Your objective: In the Oslo transit history text below, copy word for word the passage starting with "The municipal A/S" and going on through "from Oslo Sporveier.".

The first tramways in Oslo were created by Kristiania Sporveisselskab (the Green trams) in 1875 when it opened a horsecar line between Stortorvet and Homansbyen. In 1894 the company Kristiania Elektriske Sporvei (the Blue trams) opened a line between Jernbanetorget via Briskeby to Majorstuen with a branch line to Skarpsno. This was Scandinavias first electric tram company. A/S Holmenkollbanen was created in 1898 and operated the first suburban line between Majorstuen and Holmenkollen. In 1899 the city established its own tram company that expanded the routes of the Green trams after they transferred to electrical propulsion. This company was taken over by the Green trams in 1905. Holmenkollbanen opened the first subway in Scandinavia in 1928 between Majorstuen and Nationaltheatret.

The municipal A/S Kristiania Sporveier was created in 1924 when the concession for the Blue and Green trams expired. The company changed its name to A/S Oslo Sporveier a year later when the city changed its name from Kristiania to Oslo. In 1940 Oslo Sporveier set up the Oslo trolleybus network, a network of four trolleybus routes, but it was abandoned in 1967. In 1966 Lokaltrafikkhistorisk Forening was created to take care of defunct material from Oslo Sporveier.

Oslo T-bane, the Oslo Metro, opened in 1966, at the time making Oslo the smallest city in the world with a rapid transit. But it was not until 1993 that the western and eastern networks in the city were connected, and in 2006 the T-bane circle route opened. The company ordered 99 new metro cars from Siemens in 2003. Since the late 1990s the company has been under a constant reorganization, including the creation of a corporate structure and the separation of production and ordering into two separate companies, as well as privatization of operations.

On 1 July 2006, Oslo Sporveier changed their name to Kollektivtransportproduksjon. The name Oslo Sporveier was taken over by a new administrative company for public transportation in Oslo, the Oslo Public Transport Administration, which later merged with Stor-Oslo Lokaltrafikk to form Ruter from 2008.

The organization structure was largely the brainchild of Peter N. Myhre, former Councilor for Transport of the Progress Party. Kollektivtransportproduksjon is organized as a concern, with six subsidiaries four business units as well as sister companies. A report published by Rokade in January 2011, claimed that the company wasted NOK 55 million per year on unnecessary administration because of the structure. In particular, the consulting group found that the judicial independence of the various companies made it necessary for the group to employ a considerable number of specialists in each of the companies—some of which are very small—with the sole purpose of checking the other companies. The report concluded that this also made for unclear lines of responsibility, which could be a safety risk, and that the company could be able to remove 60 administrative positions if it were better organized.

Remote sensing object lists:
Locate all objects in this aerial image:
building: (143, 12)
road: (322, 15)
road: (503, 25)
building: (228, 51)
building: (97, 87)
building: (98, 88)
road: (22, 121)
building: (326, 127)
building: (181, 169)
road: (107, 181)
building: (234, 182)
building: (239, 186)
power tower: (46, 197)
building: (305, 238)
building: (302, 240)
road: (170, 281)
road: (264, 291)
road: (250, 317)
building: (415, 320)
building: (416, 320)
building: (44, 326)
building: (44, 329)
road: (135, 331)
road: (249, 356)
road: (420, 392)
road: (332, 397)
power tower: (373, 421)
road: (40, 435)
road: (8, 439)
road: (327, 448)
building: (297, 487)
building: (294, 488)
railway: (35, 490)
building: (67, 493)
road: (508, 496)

...

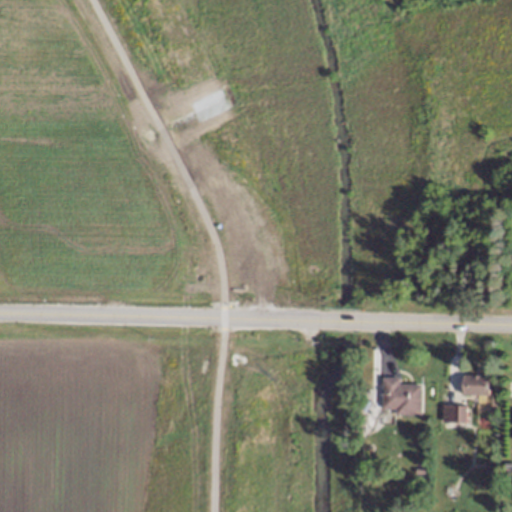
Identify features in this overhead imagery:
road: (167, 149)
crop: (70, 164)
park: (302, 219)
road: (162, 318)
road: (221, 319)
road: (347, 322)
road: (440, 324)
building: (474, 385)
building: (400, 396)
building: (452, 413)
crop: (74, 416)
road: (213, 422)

==

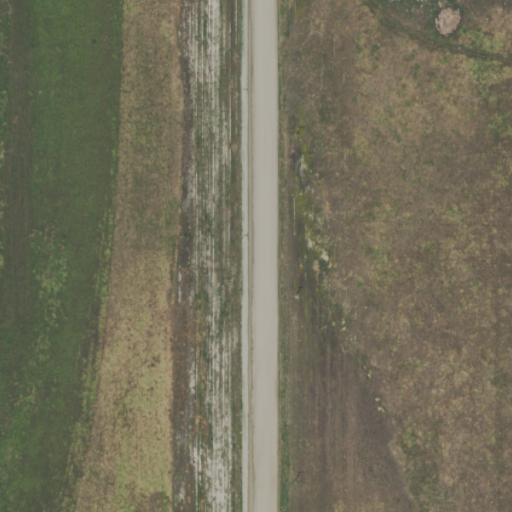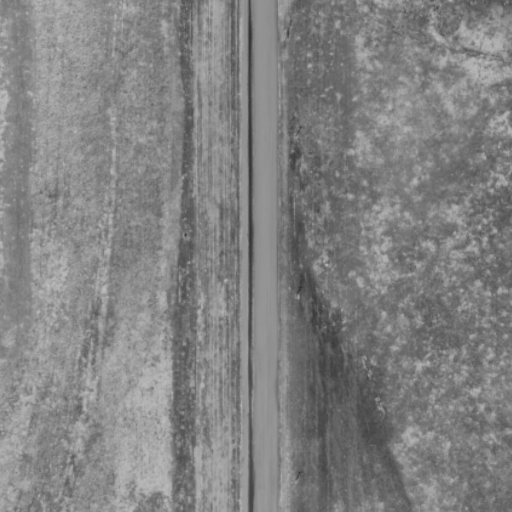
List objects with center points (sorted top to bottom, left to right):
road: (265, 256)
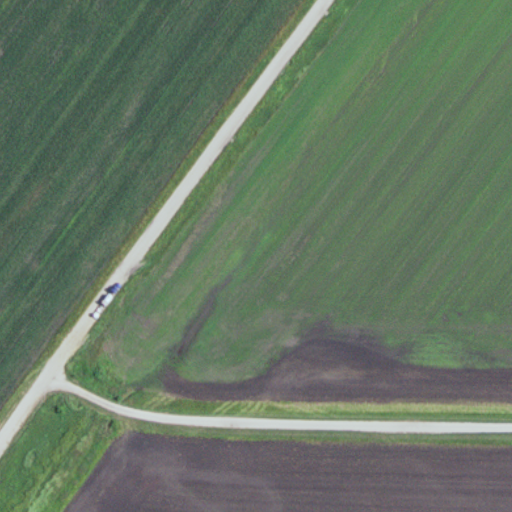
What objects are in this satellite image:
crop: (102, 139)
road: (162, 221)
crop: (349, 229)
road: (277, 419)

Answer box:
The municipal A/S Kristiania Sporveier was created in 1924 when the concession for the Blue and Green trams expired. The company changed its name to A/S Oslo Sporveier a year later when the city changed its name from Kristiania to Oslo. In 1940 Oslo Sporveier set up the Oslo trolleybus network, a network of four trolleybus routes, but it was abandoned in 1967. In 1966 Lokaltrafikkhistorisk Forening was created to take care of defunct material from Oslo Sporveier.